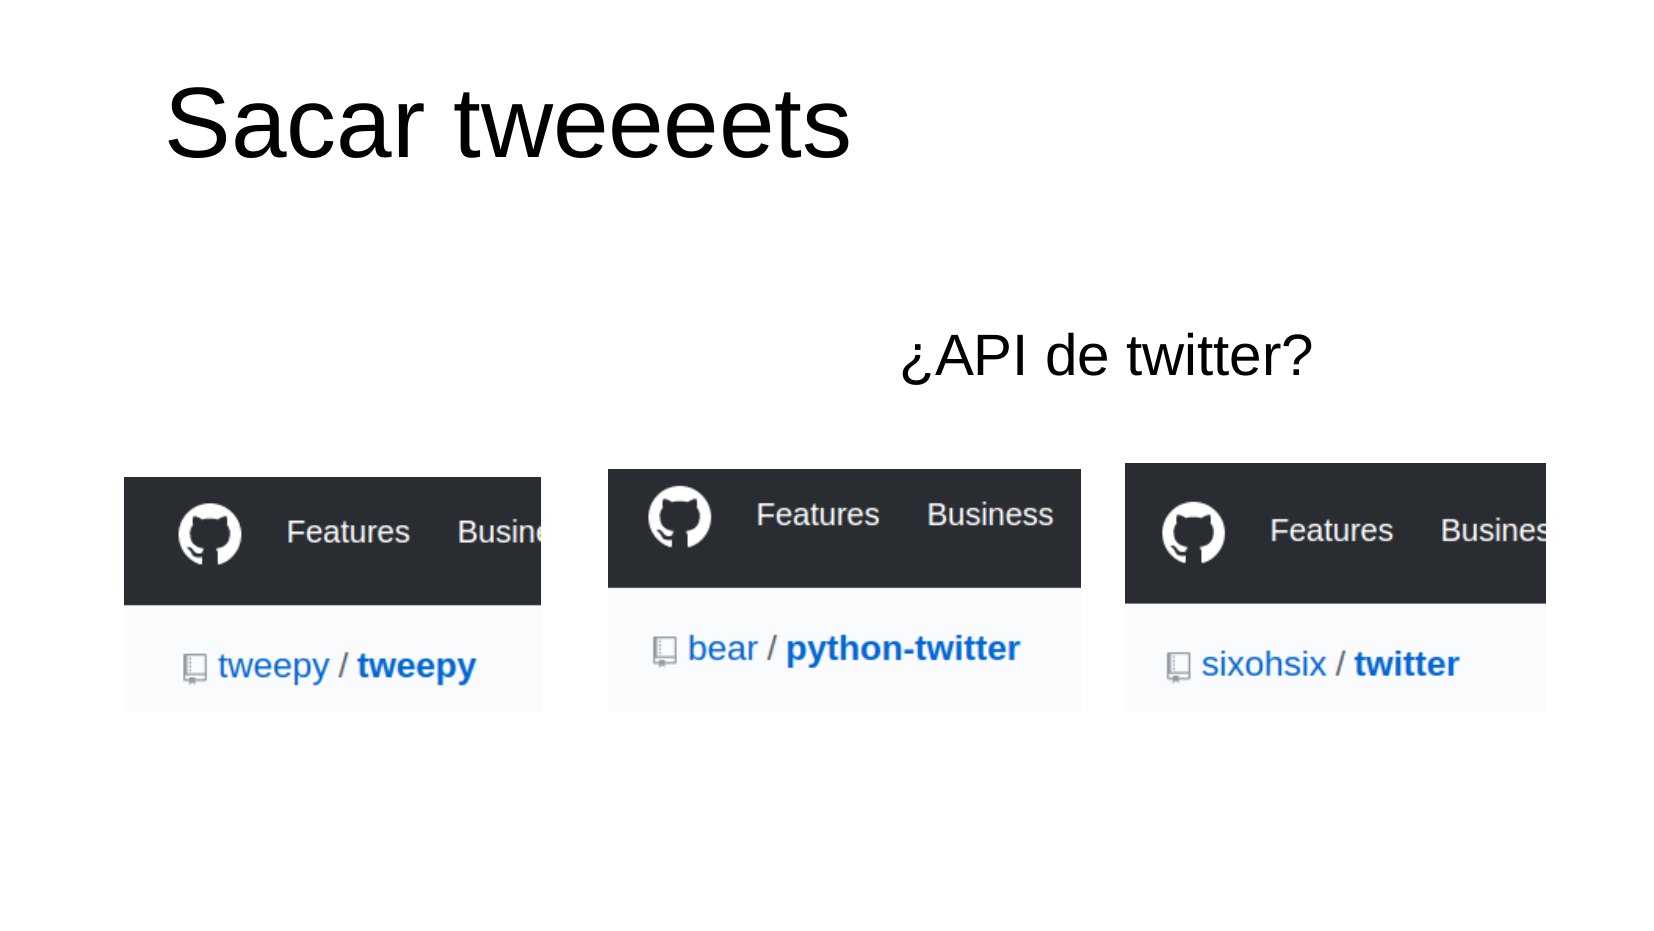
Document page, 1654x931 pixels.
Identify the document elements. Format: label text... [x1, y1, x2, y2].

picture [608, 469, 1081, 712]
text_box ¿API de twitter? [885, 315, 1366, 391]
picture [124, 477, 541, 712]
text_box Sacar tweeeets [150, 60, 1591, 333]
picture [1125, 463, 1546, 712]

□ □ □ □ □ □ □

== What to produce ==
Print every line of the material above word for word, leaving out the pictures.

== Answer to the problem ==
Document page, 1654x931 pixels.
Identify the document elements. Format: label text... [x1, y1, x2, y2].

picture [608, 469, 1081, 712]
text_box ¿API de twitter? [885, 315, 1366, 391]
picture [124, 477, 541, 712]
text_box Sacar tweeeets [150, 60, 1591, 333]
picture [1125, 463, 1546, 712]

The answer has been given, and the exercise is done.